Coup de Coeur / Griffe du 02.07.2014

COEUR Aspiré par la mer, le Grand Rhône, en cet endroit précis auquel je pense, incroyablement large, offre au regard un flux impressionnant. Pas question de s’y baigner, on se retrouverait hagard, sur quelque côte de Corse ou d’Algérie. J’aime y aller sur la rive gauche, par quelque chemin de traverse, dans les vignes du pays d’Arles. La côte d’en face, à portée de regard, apparaît comme un autre monde. La Méditerranée n’est plus qu’à quelques kilomètres, et déjà l’air marin se mêle au parfum des ceps. Mais le fleuve, plus que jamais, est encore fleuve. Là, plus rien ne l’arrête, il a décidé de précipiter son destin. Non mourir, mais renaître dans quelque chose de plus grand. Son flot est émeraude. Les arbres, sur le rivage, enracinent leurs troncs dans le lit du fleuve. Immobiles et fiers, devant la vie qui va.
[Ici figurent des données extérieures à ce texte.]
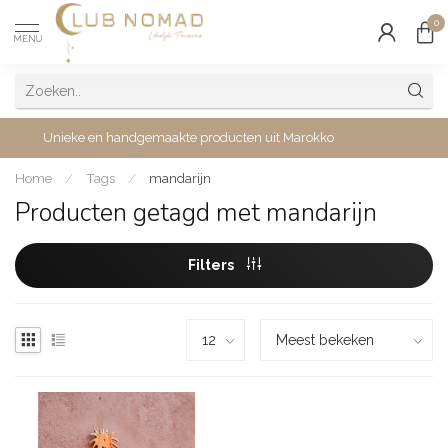
0
MENU
Unieke en handgemaakte producten uit Marokko
Home
/
Tags
/
mandarijn
Producten getagd met mandarijn
Filters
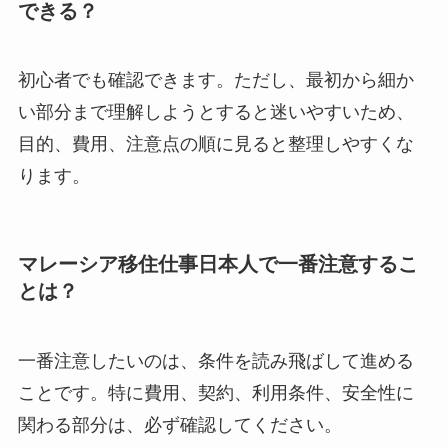
できる？
初心者でも確認できます。ただし、最初から細か
い部分まで理解しようとすると迷いやすいため、
目的、費用、注意点の順に見ると整理しやすくな
ります。
マレーシア移住仕事日本人で一番注意するこ
とは？
一番注意したいのは、条件を読み飛ばして進める
ことです。特に費用、契約、利用条件、安全性に
関わる部分は、必ず確認してください。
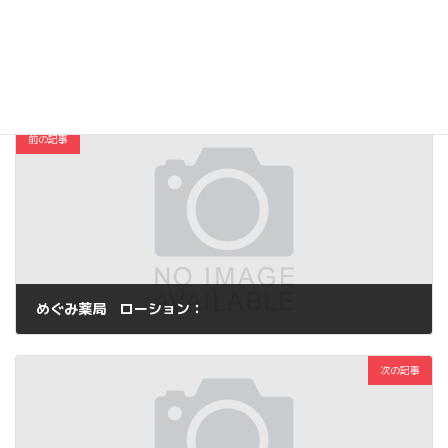
Copy
コスメ・ファッション
カテゴリー
前の記事
めぐみ薬局 ローション：
2014年12月10日
次の記事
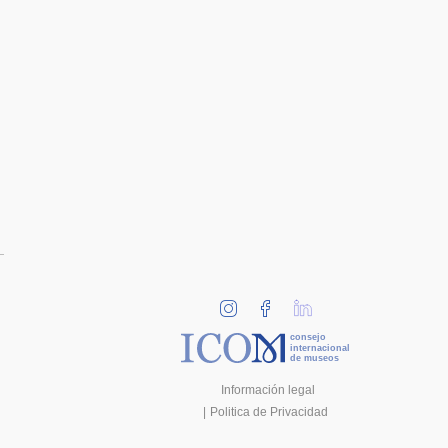
consejo
internacional
de museos
Información legal
Politica de Privacidad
GRIFFE Pourquoi n’apprend-on plus les affluents des fleuves? Parce que Mai 68 est passé par là, qui diabolise toute liste? Empereurs romains, rois de France, papes, présidents de la République. Alors, la Vienne, l’Indre et le Cher, vous pensez ! Cette amnésie volontaire est une énorme bêtise. D’abord, parce qu’un cours d’eau forme avec ses affluents l’unité cohérente d’un bassin hydrographique. Cela, au fil des millénaires, conditionne les humains, en façonne l’Histoire et le destin. Mais il y aussi autre chose, de l’ordre de l’évocation sonore: apprises à sept ou huit ans, ces litanies de syllabes magiques demeurent ancrées en nous comme une poésie du vivant. Au final, un rapport affectif à la géographie, comme l’émotion devant un paysage. Car la nature est totale, rien ne la fragmente. Pas même la mort.